• **TASK DESCRIPTION**: Output the lines from the beginning of the records up to and including the line containing "et de diminuer…" as a Markdown table with the columns "Row" and "Line," giving a row number and the line for each. Omit blank lines and the pictures.

• **SUPPLIED MATERIAL**:

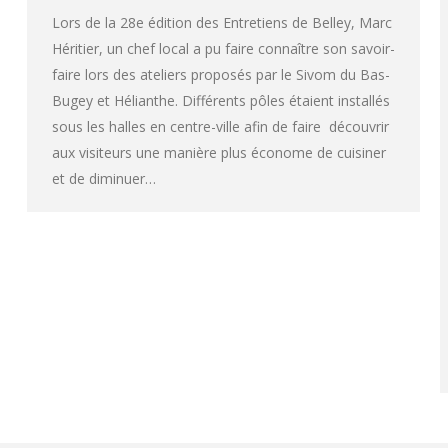
Lors de la 28e édition des Entretiens de Belley, Marc
Héritier, un chef local a pu faire connaître son savoir-
faire lors des ateliers proposés par le Sivom du Bas-
Bugey et Hélianthe. Différents pôles étaient installés
sous les halles en centre-ville afin de faire découvrir
aux visiteurs une manière plus économe de cuisiner
et de diminuer…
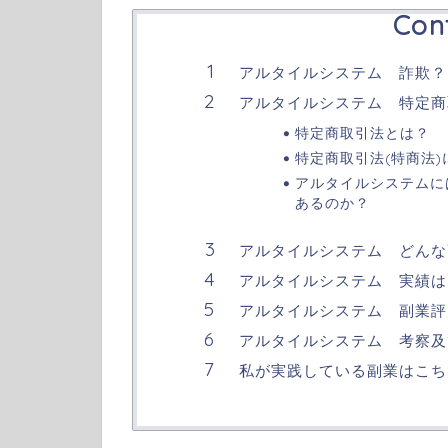
Con
アルタイルシステム 詐欺？
アルタイルシステム 特定商
特定商取引法とは？
特定商取引法(特商法
アルタイルシステムに
あるのか？
アルタイルシステム どんな
アルタイルシステム 実績は
アルタイルシステム 副業評
アルタイルシステム 考察及
私が実践している副業はこち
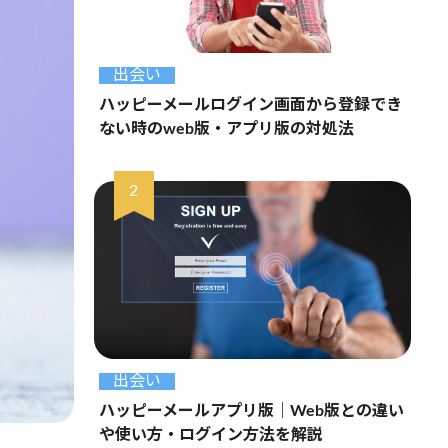
出会い
ハッピーメールログイン画面から登録でき
ない時のweb版・アプリ版の対処法
出会い
ハッピーメールアプリ版｜Web版との違い
や使い方・ログイン方法を解説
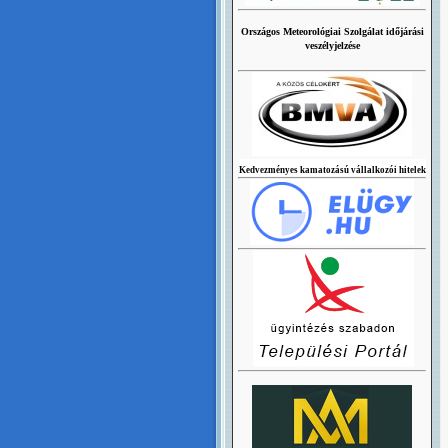
Országos Meteorológiai Szolgálat időjárási
veszélyjelzése
Kedvezményes kamatozású vállalkozói hitelek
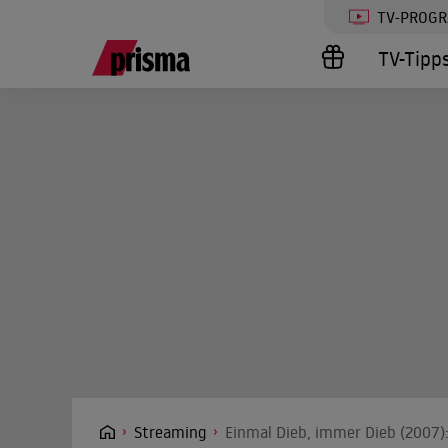
TV-PROG
TV-Tipp
Streaming
Einmal Dieb, immer Dieb (2007):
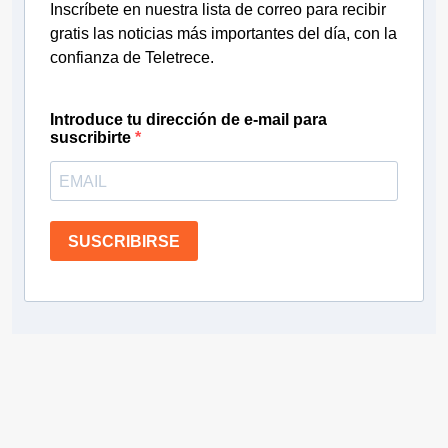
Inscríbete en nuestra lista de correo para recibir
gratis las noticias más importantes del día, con la
confianza de Teletrece.
Introduce tu dirección de e-mail para
suscribirte
SUSCRIBIRSE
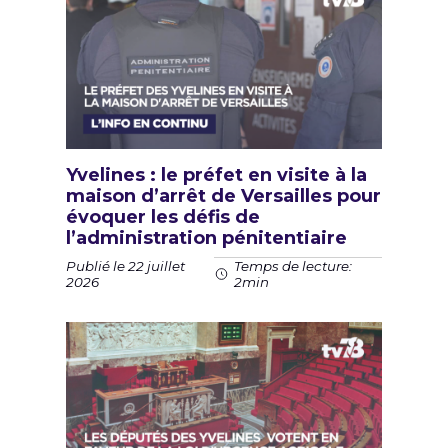
Yvelines : le préfet en visite à la
maison d’arrêt de Versailles pour
évoquer les défis de
l’administration pénitentiaire
Publié le 22 juillet
Temps de lecture:
2026
2min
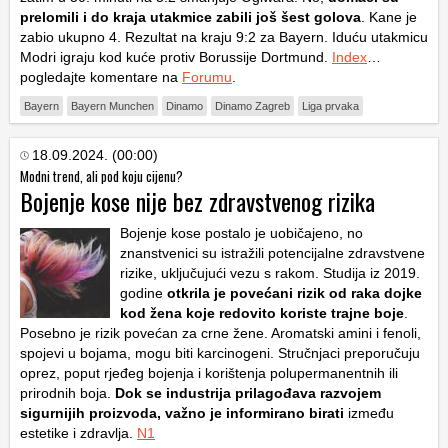
prelomili i do kraja utakmice zabili još šest golova
. Kane je
zabio ukupno 4. Rezultat na kraju 9:2 za Bayern. Iduću utakmicu
Modri igraju kod kuće protiv Borussije Dortmund.
Index
…
pogledajte komentare na
Forumu
.
Bayern
Bayern Munchen
Dinamo
Dinamo Zagreb
Liga prvaka
18.09.2024. (00:00)
Modni trend, ali pod koju cijenu?
Bojenje kose nije bez zdravstvenog rizika
Bojenje kose postalo je uobičajeno, no
znanstvenici su istražili potencijalne zdravstvene
rizike, uključujući vezu s rakom. Studija iz 2019.
godine
otkrila je povećani rizik od raka dojke
kod žena koje redovito koriste trajne boje
.
Posebno je rizik povećan za crne žene. Aromatski amini i fenoli,
spojevi u bojama, mogu biti karcinogeni. Stručnjaci preporučuju
oprez, poput rjeđeg bojenja i korištenja polupermanentnih ili
prirodnih boja.
Dok se industrija prilagođava razvojem
sigurnijih proizvoda, važno je informirano birati
između
estetike i zdravlja.
N1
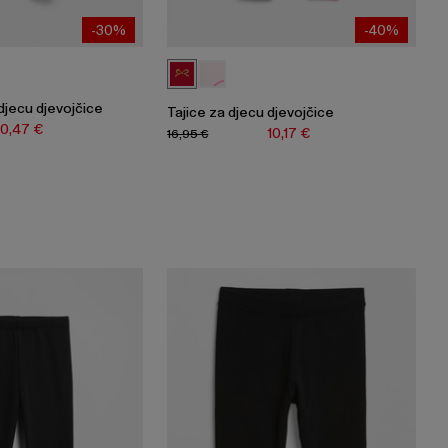
-30%
-40%
djecu djevojčice
Tajice za djecu djevojčice
10,47 €
10,17 €
16,95 €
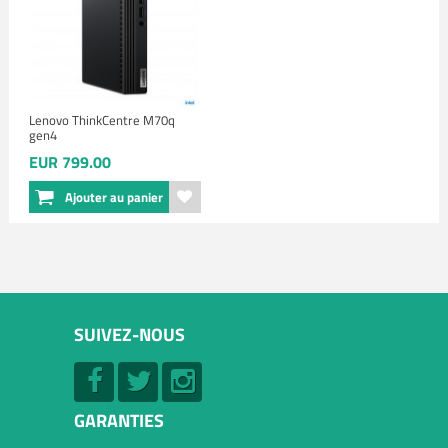
Lenovo ThinkCentre M70q
gen4
EUR 799.00
Ajouter au panier
SUIVEZ-NOUS
GARANTIES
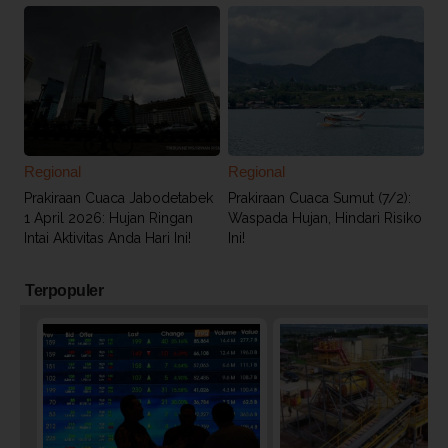
Regional
Regional
Prakiraan Cuaca Jabodetabek
Prakiraan Cuaca Sumut (7/2):
1 April 2026: Hujan Ringan
Waspada Hujan, Hindari Risiko
Intai Aktivitas Anda Hari Ini!
Ini!
Terpopuler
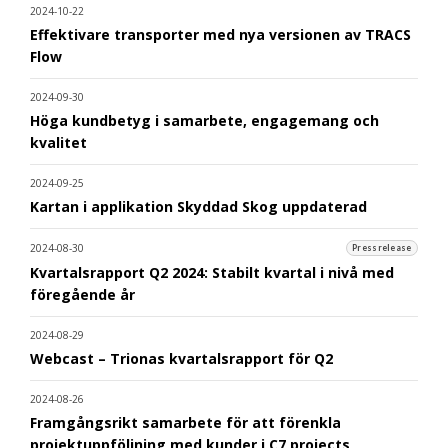
2024-10-22
Effektivare transporter med nya versionen av TRACS
Flow
2024-09-30
Höga kundbetyg i samarbete, engagemang och
kvalitet
2024-09-25
Kartan i applikation Skyddad Skog uppdaterad
2024-08-30
Pressrelease
Kvartalsrapport Q2 2024: Stabilt kvartal i nivå med
föregående år
2024-08-29
Webcast – Trionas kvartalsrapport för Q2
2024-08-26
Framgångsrikt samarbete för att förenkla
projektuppföljning med kunder i C7 projects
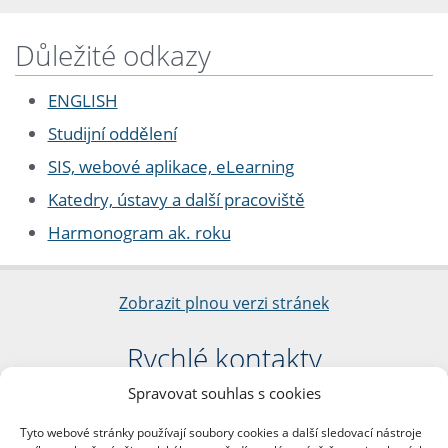
Důležité odkazy
ENGLISH
Studijní oddělení
SIS, webové aplikace, eLearning
Katedry, ústavy a další pracoviště
Harmonogram ak. roku
Zobrazit plnou verzi stránek
Rychlé kontakty
Spravovat souhlas s cookies
Filozofická fakulta
Univerzita Karlova
Tyto webové stránky používají soubory cookies a další sledovací nástroje
nám. Jana Palacha 1/2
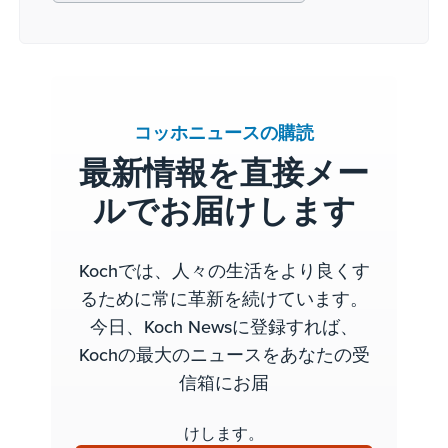
コッホニュースの購読
最新情報を直接メー
ルでお届けします
Kochでは、人々の生活をより良くす
るために常に革新を続けています。
今日、Koch Newsに登録すれば、
Kochの最大のニュースをあなたの受
信箱にお届
けします。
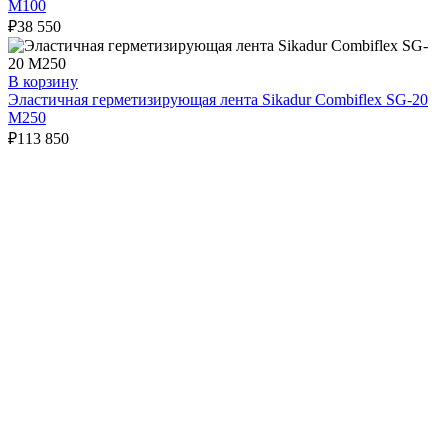
M100
₽
38 550
В корзину
Эластичная герметизирующая лента Sikadur Combiflex SG-20
M250
₽
113 850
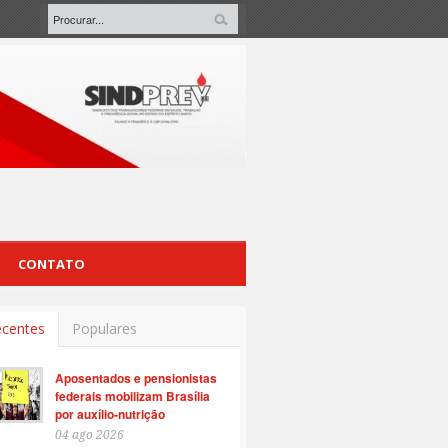
CONTATO
centes
Populares
Aposentados e pensionistas
federais mobilizam Brasília
por auxílio-nutrição
04 ago 2026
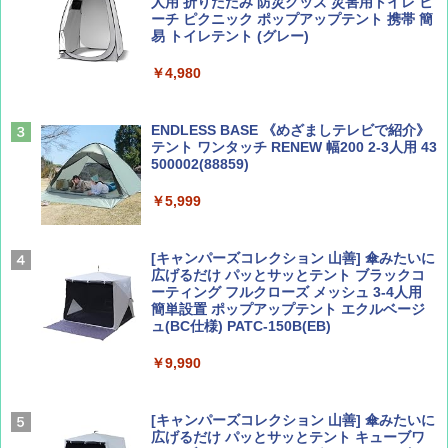
人用 折りたたみ 防災グッズ 災害用トイレ ビ
ーチ ピクニック ポップアップテント 携帯 簡
易 トイレテント (グレー)
山と溪谷 2026年8月号「南アルプス大全」
A09 地球の歩き方 イタリア 2026～2027 地
￥4,980
球の歩き方A ヨーロッパ
￥1,540
￥2,479
ENDLESS BASE 《めざましテレビで紹介》
テント ワンタッチ RENEW 幅200 2-3人用 43
500002(88859)
Coyote No.89 特集 星野道夫 夢見る旅
地球の歩き方 スター・ウォーズ
￥5,999
￥1,540
￥2,695
[キャンパーズコレクション 山善] 傘みたいに
広げるだけ パッとサッとテント ブラックコ
ーティング フルクローズ メッシュ 3-4人用
簡単設置 ポップアップテント エクルベージ
AIRLINE（エアライン）2026年9月号【特
A26 地球の歩き方 チェコ ポーランド スロヴ
ュ(BC仕様) PATC-150B(EB)
集】ボーイング110周年を祝して！
ァキア 2026～2027 地球の歩き方A ヨーロッ
パ
￥9,990
￥1,760
￥2,277
[キャンパーズコレクション 山善] 傘みたいに
広げるだけ パッとサッとテント キューブワ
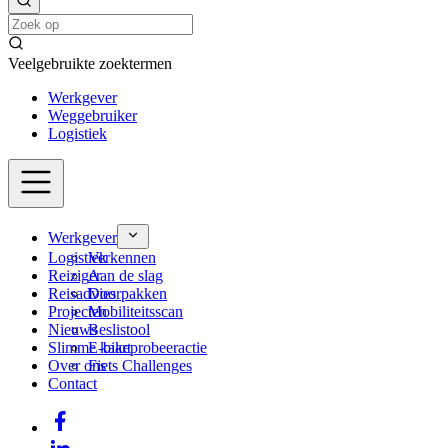
Veelgebruikte zoektermen
Werkgever
Weggebruiker
Logistiek
Werkgever
Logistiek
Verkennen
Reiziger
Aan de slag
Reisadvies
Doorpakken
Projecten
Mobiliteitsscan
Nieuws
Beslistool
Slimme kaart
E-bikeprobeeractie
Over ons
Fiets Challenges
Contact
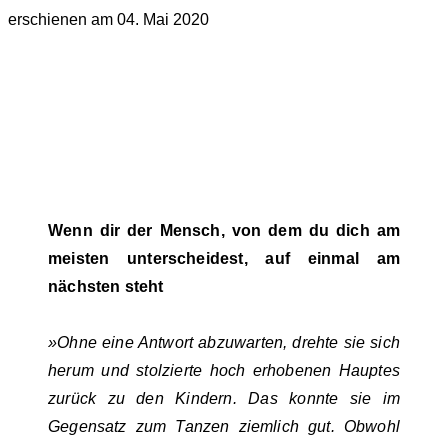
erschienen am 04. Mai 2020
Wenn dir der Mensch, von dem du dich am
meisten unterscheidest, auf einmal am
nächsten steht
»Ohne eine Antwort abzuwarten, drehte sie sich
herum und stolzierte hoch erhobenen Hauptes
zurück zu den Kindern. Das konnte sie im
Gegensatz zum Tanzen ziemlich gut. Obwohl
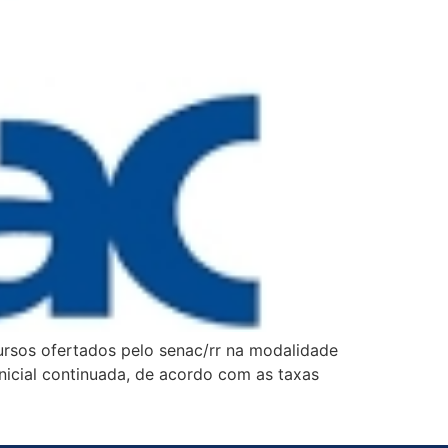
ursos ofertados pelo senac/rr na modalidade
nicial continuada, de acordo com as taxas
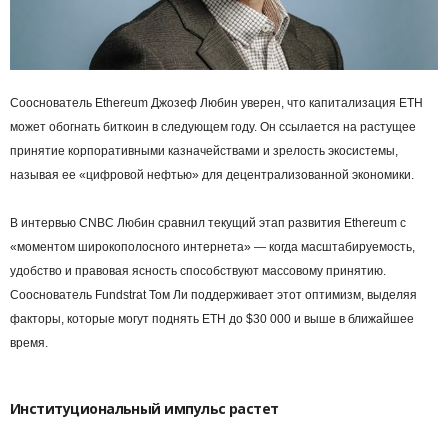
Сооснователь Ethereum Джозеф Любин уверен, что капитализация ETH
может обогнать биткоин в следующем году. Он ссылается на растущее
принятие корпоративными казначействами и зрелость экосистемы,
называя ее «цифровой нефтью» для децентрализованной экономики.
В интервью CNBC Любин сравнил текущий этап развития Ethereum с
«моментом широкополосного интернета» — когда масштабируемость,
удобство и правовая ясность способствуют массовому принятию.
Сооснователь Fundstrat Том Ли поддерживает этот оптимизм, выделяя
факторы, которые могут поднять ETH до $30 000 и выше в ближайшее
время.
Институциональный импульс растет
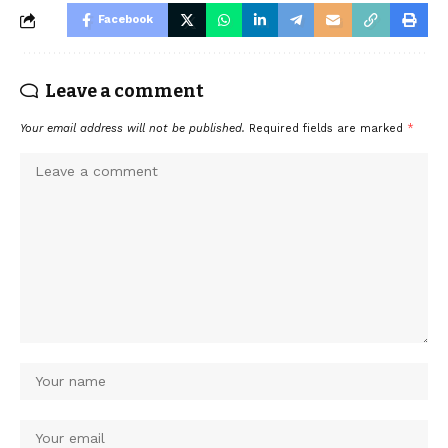
Facebook
Leave a comment
Your email address will not be published.
Required fields are marked
*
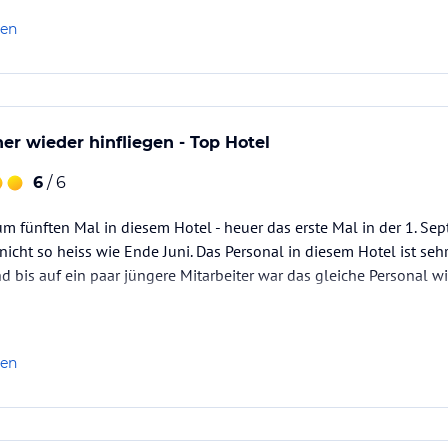
len
er wieder hinfliegen - Top Hotel
6
/ 6
um fünften Mal in diesem Hotel - heuer das erste Mal in der 1. S
nicht so heiss wie Ende Juni. Das Personal in diesem Hotel ist seh
bis auf ein paar jüngere Mitarbeiter war das gleiche Personal wi
len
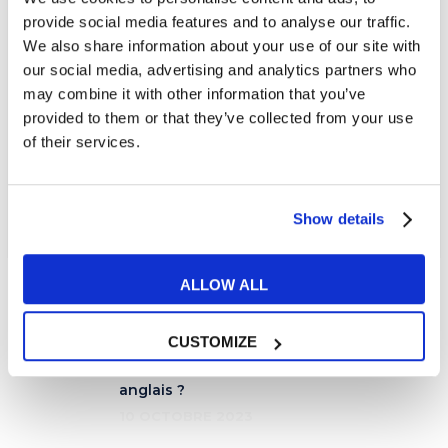
Irlande ou le Jour du Commonwealth en
provide social media features and to analyse our traffic.
We also share information about your use of our site with
Ecosse, il y a tout de même certaines
our social media, advertising and analytics partners who
traditions qui subsistent comme
décorer
may combine it with other information that you’ve
certaines bâtiments publics avec le
drapeau
provided to them or that they’ve collected from your use
de l’Angleterre
qui est blanc avec une croix
of their services.
rouge au milieu. Cette fête est surtout
l’occasion de
célébrer la culture anglaise
et
Show details
tout ce qui est
associé à l’Angleterre
.
ALLOW ALL
CUSTOMIZE
Quelle est la différence
entre "house" et "home" en
anglais ?
10 OCTOBRE 2023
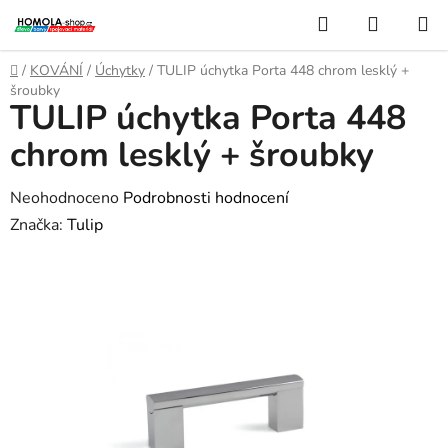
Přejít
Hledat
NÁKUP
na
KOŠÍK
obsah
Domů
/
KOVÁNÍ
/
Úchytky
/
TULIP úchytka Porta 448 chrom lesklý +
šroubky
TULIP úchytka Porta 448
chrom lesklý + šroubky
Průměrné
Neohodnoceno
Podrobnosti hodnocení
hodnocení
Značka:
Tulip
produktu
je
0,0
z
5
hvězdiček.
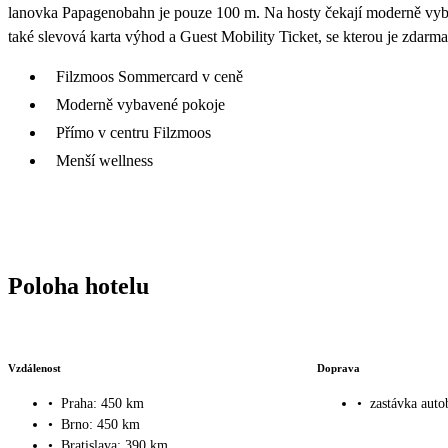
lanovka Papagenobahn je pouze 100 m. Na hosty čekají moderně vyba
také slevová karta výhod a Guest Mobility Ticket, se kterou je zdarm
Filzmoos Sommercard v ceně
Moderně vybavené pokoje
Přímo v centru Filzmoos
Menší wellness
Poloha hotelu
Vzdálenost
Doprava
•
Praha: 450 km
•
zastávka aut
•
Brno: 450 km
•
Bratislava: 390 km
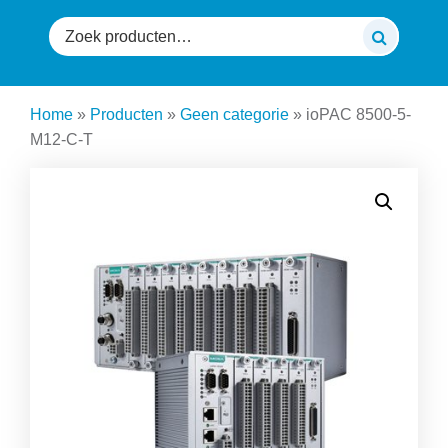
Zoeken
naar:
Home
»
Producten
»
Geen categorie
»
ioPAC 8500-5-
M12-C-T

• **ANSWER TO THIS PROBLEM**:
| Row | Line |
|---|---|
| 1 | Lors de la 28e édition des Entretiens de Belley, Marc |
| 2 | Héritier, un chef local a pu faire connaître son savoir- |
| 3 | faire lors des ateliers proposés par le Sivom du Bas- |
| 4 | Bugey et Hélianthe. Différents pôles étaient installés |
| 5 | sous les halles en centre-ville afin de faire découvrir |
| 6 | aux visiteurs une manière plus économe de cuisiner |
| 7 | et de diminuer… |